◆ **INPUT**:
________________

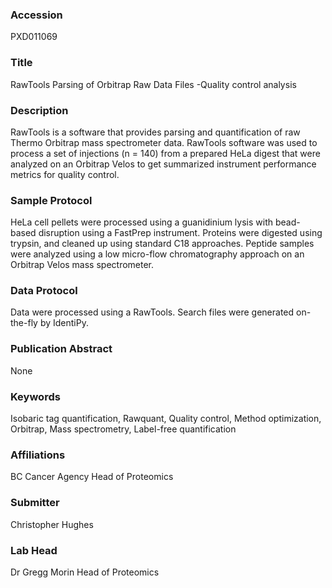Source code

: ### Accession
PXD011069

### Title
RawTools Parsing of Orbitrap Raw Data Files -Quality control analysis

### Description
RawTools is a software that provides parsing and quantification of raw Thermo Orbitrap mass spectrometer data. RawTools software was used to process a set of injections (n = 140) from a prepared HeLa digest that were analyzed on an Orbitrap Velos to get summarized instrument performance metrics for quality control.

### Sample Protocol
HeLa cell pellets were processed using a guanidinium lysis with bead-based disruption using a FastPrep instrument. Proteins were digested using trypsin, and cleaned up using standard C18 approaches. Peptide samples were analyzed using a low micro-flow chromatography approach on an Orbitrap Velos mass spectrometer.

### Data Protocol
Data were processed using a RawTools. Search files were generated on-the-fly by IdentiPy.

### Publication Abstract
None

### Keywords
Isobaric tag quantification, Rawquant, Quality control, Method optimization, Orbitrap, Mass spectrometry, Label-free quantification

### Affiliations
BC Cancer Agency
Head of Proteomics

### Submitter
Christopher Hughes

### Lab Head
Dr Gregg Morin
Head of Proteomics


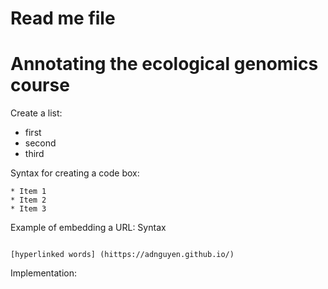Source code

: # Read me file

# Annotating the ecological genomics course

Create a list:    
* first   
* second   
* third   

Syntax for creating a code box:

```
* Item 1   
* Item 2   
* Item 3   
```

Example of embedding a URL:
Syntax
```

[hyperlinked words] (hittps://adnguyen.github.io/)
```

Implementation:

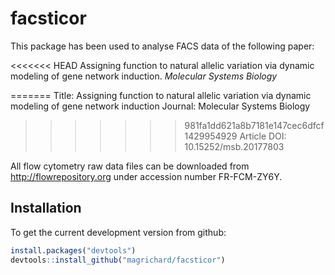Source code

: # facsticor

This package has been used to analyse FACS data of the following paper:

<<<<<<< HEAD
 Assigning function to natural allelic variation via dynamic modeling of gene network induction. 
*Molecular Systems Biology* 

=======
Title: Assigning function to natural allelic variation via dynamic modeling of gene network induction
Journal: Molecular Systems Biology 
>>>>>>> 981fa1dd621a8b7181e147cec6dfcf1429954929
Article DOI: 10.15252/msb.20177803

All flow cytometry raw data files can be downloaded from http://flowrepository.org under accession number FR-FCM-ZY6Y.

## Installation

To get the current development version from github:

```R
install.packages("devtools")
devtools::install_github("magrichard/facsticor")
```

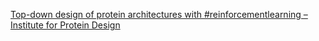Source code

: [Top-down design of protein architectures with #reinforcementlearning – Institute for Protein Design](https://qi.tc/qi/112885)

________________

◆ **YOUR ASSIGNMENT**:
No pictures go in the copy. Output exactly the lines from the line containing "Example of embedding" through the end of the listing above.

◆ **RESULT OF THE EXERCISE**:
Example of embedding a URL:
Syntax
```

[hyperlinked words] (hittps://adnguyen.github.io/)
```

Implementation:

Source code

: # facsticor

This package has been used to analyse FACS data of the following paper:

<<<<<<< HEAD
 Assigning function to natural allelic variation via dynamic modeling of gene network induction. 
*Molecular Systems Biology* 

=======
Title: Assigning function to natural allelic variation via dynamic modeling of gene network induction
Journal: Molecular Systems Biology 
>>>>>>> 981fa1dd621a8b7181e147cec6dfcf1429954929
Article DOI: 10.15252/msb.20177803

All flow cytometry raw data files can be downloaded from http://flowrepository.org under accession number FR-FCM-ZY6Y.

## Installation

To get the current development version from github:

```R
install.packages("devtools")
devtools::install_github("magrichard/facsticor")
```

Source code

: [Top-down design of protein architectures with #reinforcementlearning – Institute for Protein Design](https://qi.tc/qi/112885)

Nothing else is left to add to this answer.